As the world’s largest oil importer, China has a strong interest in expanding its own production, and much attention has been paid to exploring the potential of unconventional oil fields at the state level. EIA estimates China's potential technically recoverable reserves of LTO at 4 billion tons. Yet, actual discoveries are modest at best. One of the largest recently discovered tight oil fields boast 100 million tons of geological reserves. Practice shows that the geology of the shale plays in China differs significantly from the fields of the USA (productive tribes of the USA consist of brittle shale of marine origin, while China is dominated by denser lake shale), which makes the direct transfer of production technologies and know-hows from America unreasonable. Amid low oil prices, LTO production in China showed a downward trend and its future prospects are dim (Collins, 2015).

Russian Federation is also considered to possess a vast untapped LTO potential. EIA evaluates Russian tight oil resources at 10 billion tons. The most prominent is the Bazhenov shale. The R&D works to develop its enormous resources has been going for decades now, yet in 2016 production amounted to just 0.5 million tons (Katona, 2017).

Significant reserves of LTO are also expected in Libya, UAE, Chad, Nigeria, Pakistan. Nevertheless, the study of these resources is at an early stage, which makes it impossible to assess their commercial potential and prospects for further development.

At the moment, the United States possesses unique environment favorable for light tight oil development. In other countries and regions exploration and development of tight oil resources has faced overwhelming technological and legislative barriers, thus unconventional production booms akin to North American are not to be expected in the short term. Argentina and Russia came closest to the commercial development of new resources, and it is likely that these countries will be the pioneers of LTO production outside North America given that governments implement appropriate incentive policies.

With one of the world’s largest reserves of heavy oil (over 20 billion tons (Natural Resources Canada, 2017)) and enjoying most of the same advantages as the United States (proximity to markets, infrastructural and technological base, liberal legislation), Canada is the undisputed leader in production and the introduction of new technologies for the development of heavy oil and natural bitumen fields. Production of petroleum bitumen and heavy oil in Canada exceeded 100 million tons in 2016. The production of LTO in Canada is also significant, reaching up to 0.425 Mb/d at the peak in 2014, however limited resource base and unfavorable price environment have caused it to falter and decline to 0.345 Mb/d in 2016 (National Energy Board, 2017).

* Exercise objective:
In the tight oil excerpt, what was Russia's LTO production in 2016?

* Records shown:
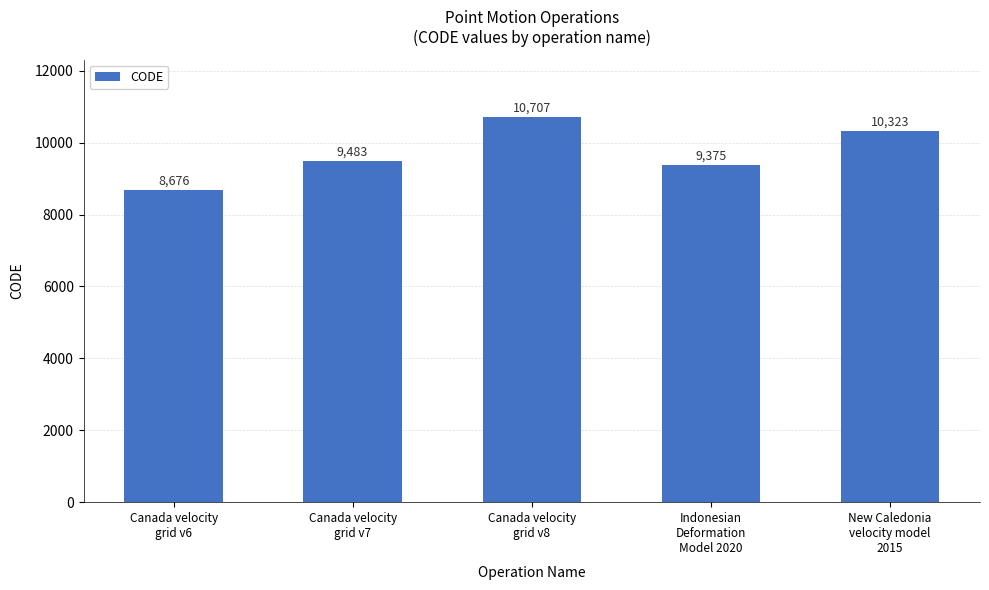

Rank the categories by value from lowest to highest.

Canada velocity
grid v6, Indonesian
Deformation
Model 2020, Canada velocity
grid v7, New Caledonia
velocity model
2015, Canada velocity
grid v8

* Solved problem:
0.5 million tons.